POTENTIAL-ENERGY HYPERSURFACE FOR AMMONIA ADSORBING ONTO NICKEL-OXIDE

The approach of an ammonia molecule to the surface of nickel oxide was probed theoretically by performing band calculations at the extended Hückel level on model systems. A hump in the energy vs Ni-NH3 separation curve was attributed to the initial repulsion of the NH3 lone-pair electrons by the electron-rich 3d orbitals of nickel. However, once the 3dz2 orbital was pushed above the Fermi level, the antibonding component of the Ni 3dz2-NH3 lone-pair interaction was depopulated and the Ni-NH3 interaction became strongly attractive. This was demonstrated to be completely analogous to the intended crossing of occupied and unoccupied orbitals in rearrangements of small molecules. A limited study of the potential energy surface was performed, the results of which suggested that NH3 prefers to attack directly at a surface Ni atom. From the principles derived in the NiO-NH3 study, qualitative predictions concerning the dynamics of NH3 adsorbing onto Cr2O3 and Cu2O were made. Only nickel-based substrates are expected to exhibit an activation energy toward adsorption of NH3. Further, predictions were made concerning the stability of the adsorbed NH3 toward dissociation into NH2 and smaller fragments. More tightly bound NH3 should be more susceptible to dissociation.

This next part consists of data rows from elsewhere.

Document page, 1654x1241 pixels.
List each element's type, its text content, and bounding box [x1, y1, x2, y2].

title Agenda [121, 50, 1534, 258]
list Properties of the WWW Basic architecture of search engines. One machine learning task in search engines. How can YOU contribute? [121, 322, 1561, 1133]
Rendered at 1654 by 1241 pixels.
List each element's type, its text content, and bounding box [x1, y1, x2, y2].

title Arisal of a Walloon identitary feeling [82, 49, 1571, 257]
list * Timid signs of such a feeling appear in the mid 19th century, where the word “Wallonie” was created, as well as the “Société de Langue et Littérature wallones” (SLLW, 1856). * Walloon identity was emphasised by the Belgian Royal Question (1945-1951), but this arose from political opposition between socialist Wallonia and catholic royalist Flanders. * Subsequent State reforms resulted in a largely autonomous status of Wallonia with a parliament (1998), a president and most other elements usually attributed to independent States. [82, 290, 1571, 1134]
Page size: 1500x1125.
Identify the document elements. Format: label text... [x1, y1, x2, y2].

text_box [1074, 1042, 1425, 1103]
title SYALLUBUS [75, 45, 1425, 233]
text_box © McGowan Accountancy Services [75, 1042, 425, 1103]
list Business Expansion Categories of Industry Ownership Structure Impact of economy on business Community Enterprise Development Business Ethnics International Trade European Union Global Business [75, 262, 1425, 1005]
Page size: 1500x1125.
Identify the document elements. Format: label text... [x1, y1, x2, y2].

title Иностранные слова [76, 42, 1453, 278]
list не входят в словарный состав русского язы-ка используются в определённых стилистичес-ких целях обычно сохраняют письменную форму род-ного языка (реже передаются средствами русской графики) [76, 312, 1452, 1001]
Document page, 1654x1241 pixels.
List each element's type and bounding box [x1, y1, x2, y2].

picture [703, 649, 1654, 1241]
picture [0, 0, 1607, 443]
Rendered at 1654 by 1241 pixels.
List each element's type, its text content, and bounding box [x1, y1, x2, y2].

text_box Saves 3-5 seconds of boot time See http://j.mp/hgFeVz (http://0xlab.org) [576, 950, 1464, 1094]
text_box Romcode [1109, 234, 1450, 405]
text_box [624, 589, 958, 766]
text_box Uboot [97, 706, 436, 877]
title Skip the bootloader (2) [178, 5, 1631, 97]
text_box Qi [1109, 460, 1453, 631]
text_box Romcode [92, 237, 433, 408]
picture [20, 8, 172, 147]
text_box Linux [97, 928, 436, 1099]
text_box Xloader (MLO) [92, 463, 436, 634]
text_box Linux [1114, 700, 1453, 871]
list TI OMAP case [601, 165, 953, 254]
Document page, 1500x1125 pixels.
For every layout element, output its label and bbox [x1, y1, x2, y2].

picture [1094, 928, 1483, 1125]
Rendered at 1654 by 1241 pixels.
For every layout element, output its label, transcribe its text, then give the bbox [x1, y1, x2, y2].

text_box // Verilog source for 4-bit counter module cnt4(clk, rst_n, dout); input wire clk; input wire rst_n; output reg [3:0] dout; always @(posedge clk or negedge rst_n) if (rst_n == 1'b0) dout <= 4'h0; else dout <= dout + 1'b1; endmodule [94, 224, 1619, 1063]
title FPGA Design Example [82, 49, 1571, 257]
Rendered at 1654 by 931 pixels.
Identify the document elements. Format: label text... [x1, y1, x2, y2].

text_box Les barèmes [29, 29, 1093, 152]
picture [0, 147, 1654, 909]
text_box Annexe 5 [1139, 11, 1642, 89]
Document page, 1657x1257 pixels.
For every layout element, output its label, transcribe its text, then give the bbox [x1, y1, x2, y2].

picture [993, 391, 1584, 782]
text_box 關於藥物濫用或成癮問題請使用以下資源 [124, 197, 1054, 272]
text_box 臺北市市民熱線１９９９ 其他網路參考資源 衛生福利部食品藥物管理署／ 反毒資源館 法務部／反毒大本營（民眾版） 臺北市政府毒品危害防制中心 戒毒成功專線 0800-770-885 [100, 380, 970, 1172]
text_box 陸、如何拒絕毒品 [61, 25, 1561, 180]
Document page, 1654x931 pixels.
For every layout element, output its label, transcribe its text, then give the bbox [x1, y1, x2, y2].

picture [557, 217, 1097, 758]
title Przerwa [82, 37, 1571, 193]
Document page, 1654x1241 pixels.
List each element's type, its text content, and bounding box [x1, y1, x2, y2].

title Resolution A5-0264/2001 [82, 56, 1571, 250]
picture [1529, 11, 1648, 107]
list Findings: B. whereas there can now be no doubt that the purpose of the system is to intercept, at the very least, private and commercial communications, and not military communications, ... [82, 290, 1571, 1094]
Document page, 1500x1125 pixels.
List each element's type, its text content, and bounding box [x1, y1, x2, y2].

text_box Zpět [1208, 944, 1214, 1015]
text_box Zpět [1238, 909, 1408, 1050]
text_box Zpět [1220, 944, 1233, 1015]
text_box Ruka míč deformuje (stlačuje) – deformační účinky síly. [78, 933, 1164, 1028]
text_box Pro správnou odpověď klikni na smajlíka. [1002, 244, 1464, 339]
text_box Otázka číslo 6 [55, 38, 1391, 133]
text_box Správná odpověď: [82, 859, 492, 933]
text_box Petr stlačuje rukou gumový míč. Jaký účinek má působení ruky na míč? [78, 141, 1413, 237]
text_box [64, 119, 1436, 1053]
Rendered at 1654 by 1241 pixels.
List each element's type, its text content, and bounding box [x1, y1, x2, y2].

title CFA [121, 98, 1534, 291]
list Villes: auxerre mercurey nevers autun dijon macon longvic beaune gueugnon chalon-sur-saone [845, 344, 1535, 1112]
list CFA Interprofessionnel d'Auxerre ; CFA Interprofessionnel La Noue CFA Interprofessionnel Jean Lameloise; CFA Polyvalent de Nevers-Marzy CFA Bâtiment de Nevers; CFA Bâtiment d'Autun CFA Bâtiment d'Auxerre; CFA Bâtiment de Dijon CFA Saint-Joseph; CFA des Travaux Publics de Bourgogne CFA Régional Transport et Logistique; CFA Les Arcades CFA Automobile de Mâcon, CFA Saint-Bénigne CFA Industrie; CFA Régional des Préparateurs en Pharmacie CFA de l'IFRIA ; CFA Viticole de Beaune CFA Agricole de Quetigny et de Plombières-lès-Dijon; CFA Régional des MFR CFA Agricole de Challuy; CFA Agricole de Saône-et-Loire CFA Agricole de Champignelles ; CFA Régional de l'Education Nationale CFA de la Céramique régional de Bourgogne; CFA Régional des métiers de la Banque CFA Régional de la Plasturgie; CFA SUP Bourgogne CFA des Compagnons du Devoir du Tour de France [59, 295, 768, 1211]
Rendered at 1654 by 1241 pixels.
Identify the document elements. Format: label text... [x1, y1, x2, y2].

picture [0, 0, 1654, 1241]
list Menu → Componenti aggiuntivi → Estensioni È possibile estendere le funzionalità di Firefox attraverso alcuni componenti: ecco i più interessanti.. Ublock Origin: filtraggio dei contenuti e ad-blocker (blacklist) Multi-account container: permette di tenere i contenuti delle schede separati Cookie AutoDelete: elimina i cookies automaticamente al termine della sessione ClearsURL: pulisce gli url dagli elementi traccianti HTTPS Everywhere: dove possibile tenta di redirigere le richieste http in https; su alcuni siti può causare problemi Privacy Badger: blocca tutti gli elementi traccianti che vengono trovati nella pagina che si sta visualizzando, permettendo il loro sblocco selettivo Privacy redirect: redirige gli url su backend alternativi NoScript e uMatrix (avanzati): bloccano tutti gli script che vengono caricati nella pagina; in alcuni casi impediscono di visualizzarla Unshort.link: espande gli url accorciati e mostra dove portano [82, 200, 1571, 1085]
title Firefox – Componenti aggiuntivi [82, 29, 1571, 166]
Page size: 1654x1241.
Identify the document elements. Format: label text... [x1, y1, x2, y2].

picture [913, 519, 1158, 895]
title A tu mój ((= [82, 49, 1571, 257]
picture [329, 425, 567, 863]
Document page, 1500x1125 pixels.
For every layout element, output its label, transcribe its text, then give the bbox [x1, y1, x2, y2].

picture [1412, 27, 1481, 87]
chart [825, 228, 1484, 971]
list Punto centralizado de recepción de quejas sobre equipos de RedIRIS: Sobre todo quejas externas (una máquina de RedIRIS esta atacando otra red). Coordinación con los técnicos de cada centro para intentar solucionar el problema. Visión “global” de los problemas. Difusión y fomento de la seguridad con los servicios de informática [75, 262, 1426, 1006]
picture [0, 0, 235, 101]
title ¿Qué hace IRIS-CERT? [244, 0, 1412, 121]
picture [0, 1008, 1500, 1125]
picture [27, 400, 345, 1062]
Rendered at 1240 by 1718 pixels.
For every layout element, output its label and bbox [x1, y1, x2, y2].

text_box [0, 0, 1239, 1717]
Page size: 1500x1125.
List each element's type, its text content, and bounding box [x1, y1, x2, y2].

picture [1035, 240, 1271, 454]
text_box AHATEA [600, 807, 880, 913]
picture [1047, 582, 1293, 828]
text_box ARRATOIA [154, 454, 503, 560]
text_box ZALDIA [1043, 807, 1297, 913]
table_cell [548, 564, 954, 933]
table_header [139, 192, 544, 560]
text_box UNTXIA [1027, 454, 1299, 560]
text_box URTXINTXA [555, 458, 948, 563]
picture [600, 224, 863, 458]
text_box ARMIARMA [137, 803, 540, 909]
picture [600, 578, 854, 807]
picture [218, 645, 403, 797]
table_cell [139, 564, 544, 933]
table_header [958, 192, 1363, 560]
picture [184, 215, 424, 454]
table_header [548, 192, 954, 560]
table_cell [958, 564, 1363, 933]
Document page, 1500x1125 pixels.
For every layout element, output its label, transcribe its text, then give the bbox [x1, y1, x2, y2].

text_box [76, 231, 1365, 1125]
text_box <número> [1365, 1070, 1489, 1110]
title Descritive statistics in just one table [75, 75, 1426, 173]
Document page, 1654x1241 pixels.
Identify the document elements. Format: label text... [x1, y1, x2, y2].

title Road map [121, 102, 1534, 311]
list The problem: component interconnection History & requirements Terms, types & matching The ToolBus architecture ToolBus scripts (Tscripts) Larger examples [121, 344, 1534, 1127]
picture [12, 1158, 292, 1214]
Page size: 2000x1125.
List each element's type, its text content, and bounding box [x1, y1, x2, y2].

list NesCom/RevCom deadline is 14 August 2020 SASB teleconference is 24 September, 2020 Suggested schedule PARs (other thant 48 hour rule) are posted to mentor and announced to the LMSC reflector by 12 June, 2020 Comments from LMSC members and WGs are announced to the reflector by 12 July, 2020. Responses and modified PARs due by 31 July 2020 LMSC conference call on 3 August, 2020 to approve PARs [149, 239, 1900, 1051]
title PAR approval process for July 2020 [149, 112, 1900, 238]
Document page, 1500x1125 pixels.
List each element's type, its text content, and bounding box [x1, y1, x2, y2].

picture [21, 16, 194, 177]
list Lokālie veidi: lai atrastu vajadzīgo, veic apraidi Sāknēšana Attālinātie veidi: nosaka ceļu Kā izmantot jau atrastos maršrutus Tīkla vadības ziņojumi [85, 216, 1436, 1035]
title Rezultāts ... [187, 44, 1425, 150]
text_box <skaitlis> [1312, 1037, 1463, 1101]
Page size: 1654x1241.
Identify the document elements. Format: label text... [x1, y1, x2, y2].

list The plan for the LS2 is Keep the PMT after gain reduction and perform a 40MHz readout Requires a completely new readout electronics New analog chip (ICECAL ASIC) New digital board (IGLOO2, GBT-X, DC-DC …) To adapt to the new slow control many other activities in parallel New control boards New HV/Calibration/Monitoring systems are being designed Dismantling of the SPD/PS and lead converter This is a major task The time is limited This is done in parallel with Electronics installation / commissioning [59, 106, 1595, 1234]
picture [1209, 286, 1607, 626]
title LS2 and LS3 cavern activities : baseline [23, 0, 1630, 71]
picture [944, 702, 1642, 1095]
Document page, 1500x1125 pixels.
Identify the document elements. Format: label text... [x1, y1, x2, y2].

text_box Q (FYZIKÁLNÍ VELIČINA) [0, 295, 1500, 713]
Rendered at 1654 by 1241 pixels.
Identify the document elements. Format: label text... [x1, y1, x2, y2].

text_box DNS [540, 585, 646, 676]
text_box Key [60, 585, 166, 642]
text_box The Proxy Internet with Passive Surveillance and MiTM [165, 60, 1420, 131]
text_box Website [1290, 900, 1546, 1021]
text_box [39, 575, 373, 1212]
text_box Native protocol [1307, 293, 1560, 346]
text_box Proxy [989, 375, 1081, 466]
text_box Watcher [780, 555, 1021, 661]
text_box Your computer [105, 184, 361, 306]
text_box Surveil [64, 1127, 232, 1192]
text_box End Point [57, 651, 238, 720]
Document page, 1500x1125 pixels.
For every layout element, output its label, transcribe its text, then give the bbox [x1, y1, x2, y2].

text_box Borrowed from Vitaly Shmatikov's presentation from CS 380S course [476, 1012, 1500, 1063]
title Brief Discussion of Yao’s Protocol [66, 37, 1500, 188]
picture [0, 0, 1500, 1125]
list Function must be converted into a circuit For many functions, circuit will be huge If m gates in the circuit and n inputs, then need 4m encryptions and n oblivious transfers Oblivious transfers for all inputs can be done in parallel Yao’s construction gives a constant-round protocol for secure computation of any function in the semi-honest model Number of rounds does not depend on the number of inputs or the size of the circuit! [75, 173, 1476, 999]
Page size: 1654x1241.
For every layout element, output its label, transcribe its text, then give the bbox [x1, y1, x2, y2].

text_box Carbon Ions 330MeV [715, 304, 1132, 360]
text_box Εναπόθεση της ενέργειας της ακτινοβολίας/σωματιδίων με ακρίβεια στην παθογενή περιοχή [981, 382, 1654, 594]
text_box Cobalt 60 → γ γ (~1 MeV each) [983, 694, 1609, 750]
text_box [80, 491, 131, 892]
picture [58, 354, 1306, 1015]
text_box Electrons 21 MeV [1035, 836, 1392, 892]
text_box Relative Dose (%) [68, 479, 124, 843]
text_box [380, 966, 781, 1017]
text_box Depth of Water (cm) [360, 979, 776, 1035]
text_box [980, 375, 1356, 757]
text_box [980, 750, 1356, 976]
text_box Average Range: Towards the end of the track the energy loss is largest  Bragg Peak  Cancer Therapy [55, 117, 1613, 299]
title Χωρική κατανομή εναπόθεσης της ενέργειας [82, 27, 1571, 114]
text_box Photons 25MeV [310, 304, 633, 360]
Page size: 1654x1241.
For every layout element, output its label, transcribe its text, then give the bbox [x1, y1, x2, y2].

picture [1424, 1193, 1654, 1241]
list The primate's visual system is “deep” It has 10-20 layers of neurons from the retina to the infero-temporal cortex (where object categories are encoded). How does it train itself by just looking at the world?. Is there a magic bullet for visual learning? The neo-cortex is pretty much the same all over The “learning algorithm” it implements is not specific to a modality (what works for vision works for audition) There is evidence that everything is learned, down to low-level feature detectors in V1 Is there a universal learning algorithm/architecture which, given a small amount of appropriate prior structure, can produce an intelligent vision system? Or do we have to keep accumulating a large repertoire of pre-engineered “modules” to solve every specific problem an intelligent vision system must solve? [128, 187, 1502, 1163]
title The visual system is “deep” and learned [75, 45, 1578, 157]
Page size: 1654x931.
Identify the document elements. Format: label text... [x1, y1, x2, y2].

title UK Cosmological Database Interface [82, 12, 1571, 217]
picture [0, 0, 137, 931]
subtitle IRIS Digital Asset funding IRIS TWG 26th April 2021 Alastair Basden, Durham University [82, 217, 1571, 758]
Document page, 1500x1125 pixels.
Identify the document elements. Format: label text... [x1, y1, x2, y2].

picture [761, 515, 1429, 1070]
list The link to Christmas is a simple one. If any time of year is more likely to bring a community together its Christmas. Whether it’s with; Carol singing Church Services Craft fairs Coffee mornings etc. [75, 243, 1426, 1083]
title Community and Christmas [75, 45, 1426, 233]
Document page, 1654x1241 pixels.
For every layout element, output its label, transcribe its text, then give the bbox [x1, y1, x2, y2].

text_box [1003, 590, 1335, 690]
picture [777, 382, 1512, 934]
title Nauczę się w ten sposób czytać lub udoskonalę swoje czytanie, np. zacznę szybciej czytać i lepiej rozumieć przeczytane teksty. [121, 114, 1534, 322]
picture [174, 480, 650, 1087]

The decomposition is expected to follow the trend on Cr2O3 > on NiO > on Cu2O. Since the activation energy for adsorption has been observed experimentally to be a function of coverage, calculations were performed assuming both half-coverage and full coverage of the available adsorption sites (surface Ni atoms). Our results indicated that most of the coverage effect could be attributed to NH3-NH3 steric repulsions. © 1990 American Chemical Society.